---- DATA FOR THIS TASK

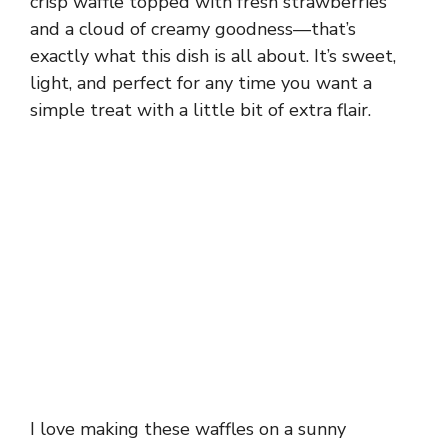
crisp waffle topped with fresh strawberries
and a cloud of creamy goodness—that’s
exactly what this dish is all about. It’s sweet,
light, and perfect for any time you want a
simple treat with a little bit of extra flair.
I love making these waffles on a sunny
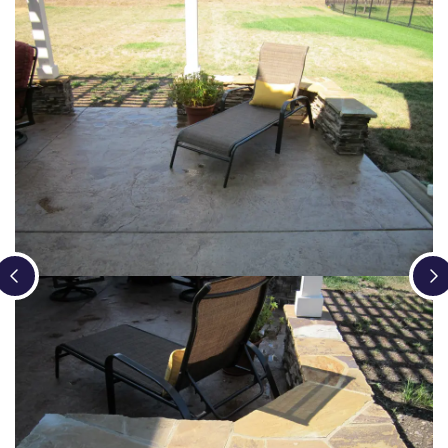
Loading...
Loading...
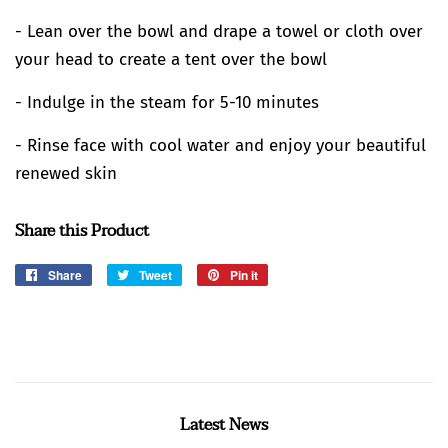
- Lean over the bowl and drape a towel or cloth over
your head to create a tent over the bowl
- Indulge in the steam for 5-10 minutes
- Rinse face with cool water and enjoy your beautiful
renewed skin
Share this Product
Share
Share
Tweet
Tweet
Pin it
Pin
on
on
on
Facebook
Twitter
Pinterest
Latest News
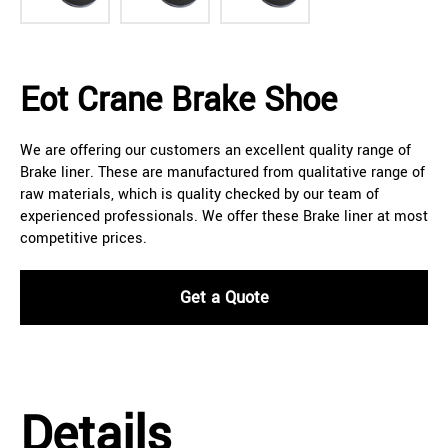
Eot Crane Brake Shoe
We are offering our customers an excellent quality range of
Brake liner. These are manufactured from qualitative range of
raw materials, which is quality checked by our team of
experienced professionals. We offer these Brake liner at most
competitive prices.
Get a Quote
Details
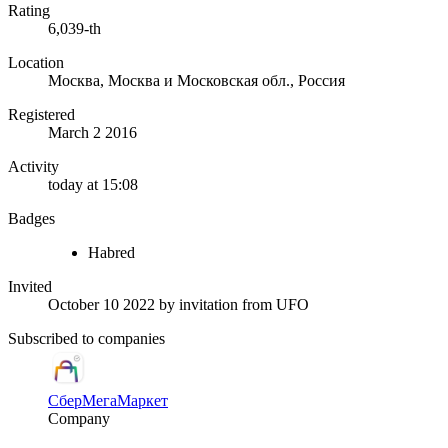
Rating
6,039-th
Location
Москва, Москва и Московская обл., Россия
Registered
March 2 2016
Activity
today at 15:08
Badges
Habred
Invited
October 10 2022
by invitation from
UFO
Subscribed to companies
СберМегаМаркет
Company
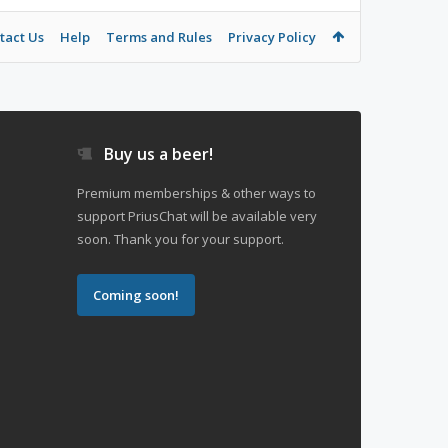
tact Us
Help
Terms and Rules
Privacy Policy
Buy us a beer!
Premium memberships & other ways to
support PriusChat will be available very
soon. Thank you for your support.
Coming soon!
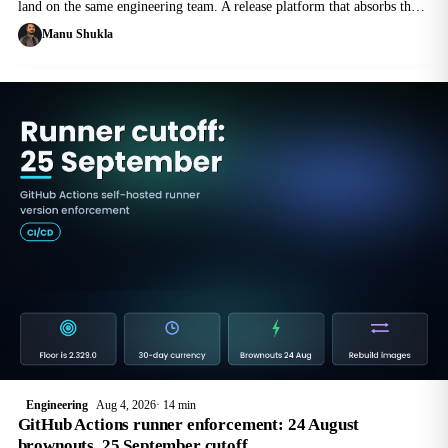
land on the same engineering team. A release platform that absorbs them
beats a quarterly scramble, and the difference is mostly plumbing.
Manu Shukla
Engineering
Aug 4, 2026
14 min
GitHub Actions runner enforcement: 24 August
brownouts, 25 September cutoff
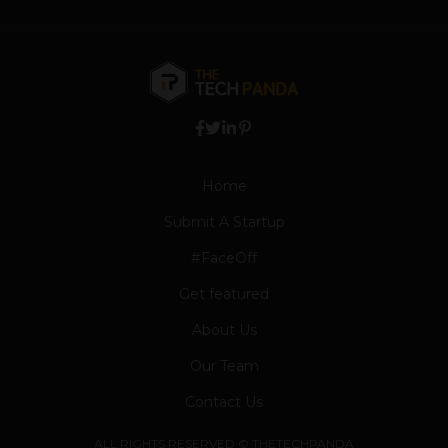
Home
Submit A Startup
#FaceOff
Get featured
About Us
Our Team
Contact Us
ALL RIGHTS RESERVED © THETECHPANDA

--------

In your copy, include no pictures, but set down every record exactly.

crisp waffle topped with fresh strawberries
and a cloud of creamy goodness—that’s
exactly what this dish is all about. It’s sweet,
light, and perfect for any time you want a
simple treat with a little bit of extra flair.
I love making these waffles on a sunny
Loading...
Loading...
- Lean over the bowl and drape a towel or cloth over
your head to create a tent over the bowl
- Indulge in the steam for 5-10 minutes
- Rinse face with cool water and enjoy your beautiful
renewed skin
Share this Product
Share
Share
Tweet
Tweet
Pin it
Pin
on
on
on
Facebook
Twitter
Pinterest
Latest News
Eot Crane Brake Shoe
We are offering our customers an excellent quality range of
Brake liner. These are manufactured from qualitative range of
raw materials, which is quality checked by our team of
experienced professionals. We offer these Brake liner at most
competitive prices.
Get a Quote
Details
Rating
6,039-th
Location
Москва, Москва и Московская обл., Россия
Registered
March 2 2016
Activity
today at 15:08
Badges
Habred
Invited
October 10 2022
by invitation from
UFO
Subscribed to companies
СберМегаМаркет
Company
tact Us
Help
Terms and Rules
Privacy Policy
Buy us a beer!
Premium memberships & other ways to
support PriusChat will be available very
soon. Thank you for your support.
Coming soon!
land on the same engineering team. A release platform that absorbs them
beats a quarterly scramble, and the difference is mostly plumbing.
Manu Shukla
Engineering
Aug 4, 2026
14 min
GitHub Actions runner enforcement: 24 August
brownouts, 25 September cutoff
Home
Submit A Startup
#FaceOff
Get featured
About Us
Our Team
Contact Us
ALL RIGHTS RESERVED © THETECHPANDA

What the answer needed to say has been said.